Por fim, é importante notar que o programa de trade compliance não se destina somente a minimizar e prevenir os riscos ao longo do procedimento aduaneiro, através do controle dos documentos necessários à realização de uma transação de comércio exterior. Um eficiente sistema de controle interno, bem como poder contar com uma assessoria especializada em comércio exterior podem fazer com que a empresa garanta, a um só tempo, (i) a correta observância às leis e regulamentações (domésticas e internacionais) aplicáveis, bem como (ii) a fruição de vantagens e benefícios previstos tanto em acordos/tratados internacionais ou mesmo na legislação brasileira, tornando-a mais eficiente e competitiva no mercado internacional.

 


[1] “Art. 1o  Esta Lei dispõe sobre a responsabilização objetiva administrativa e civil de pessoas jurídicas pela prática de atos contra a administração pública, nacional ou estrangeira.”
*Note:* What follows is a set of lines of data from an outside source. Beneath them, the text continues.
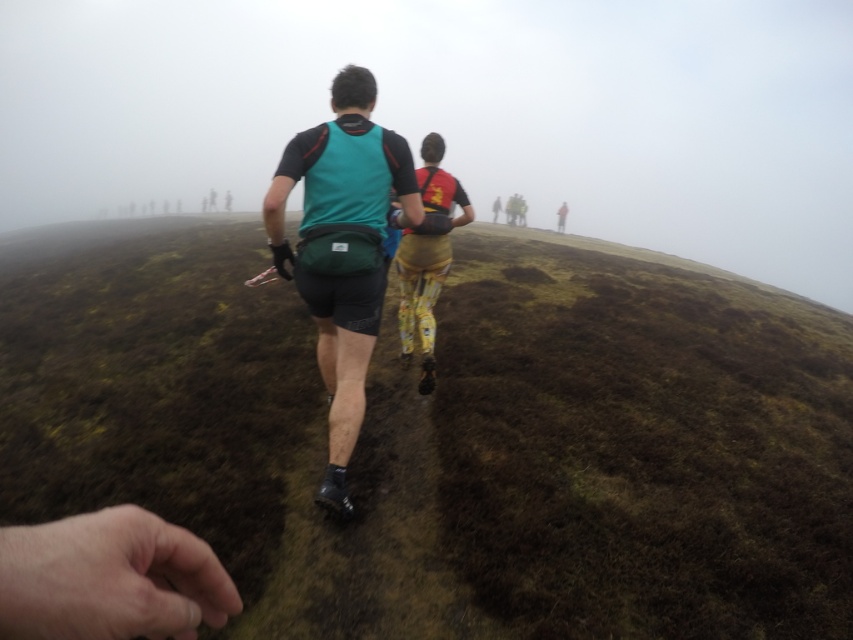
You are a hiker following the two individuals on the path. You want to reach the point marked by the coordinates at the end of the trail. Which coordinate point should you aim for first, point (704,625) or point (428,323)?

You should aim for point (428,323) first because point (704,625) is in front of it, meaning point (428,323) is closer to your current position.

You are a hiker who wants to take a photo of the teal fabric backpack at center. You have a camera that requires you to be at least 10 feet away to avoid blurring the image. Are you able to take a clear photo from where the camera is currently positioned?

The teal fabric backpack at center and camera are 8.62 feet apart from each other. Since the minimum required distance is 10 feet, the camera is too close to capture a clear photo without blurring.

You are a hiker who wants to place your teal fabric backpack at center on the ground. Is there enough space for it on the dark brown mossy ground at center?

The dark brown mossy ground at center is taller than the teal fabric backpack at center, so there is enough space to place the teal fabric backpack at center on the ground.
[2] “Art. 7o  Serão levados em consideração na aplicação das sanções:
VIII – a existência de mecanismos e procedimentos internos de integridade, auditoria e incentivo à denúncia de irregularidades e a aplicação efetiva de códigos de ética e de conduta no âmbito da pessoa jurídica.”

[5] De acordo com ranking mundial de movimentação de containers (TEU) preparado pelo World Shipping Council (http://www.worldshipping.org/about-the-industry/global-trade/top-50-world-container-ports), o Porto de Roterdã foi o 11º porto que mais movimentou carga conteinerizada no mundo no ano de 2014 e o 1º porto europeu dentre os 50 listados na comparação, sendo que os 10 primeiros portos de tal lista são todos asiáticos.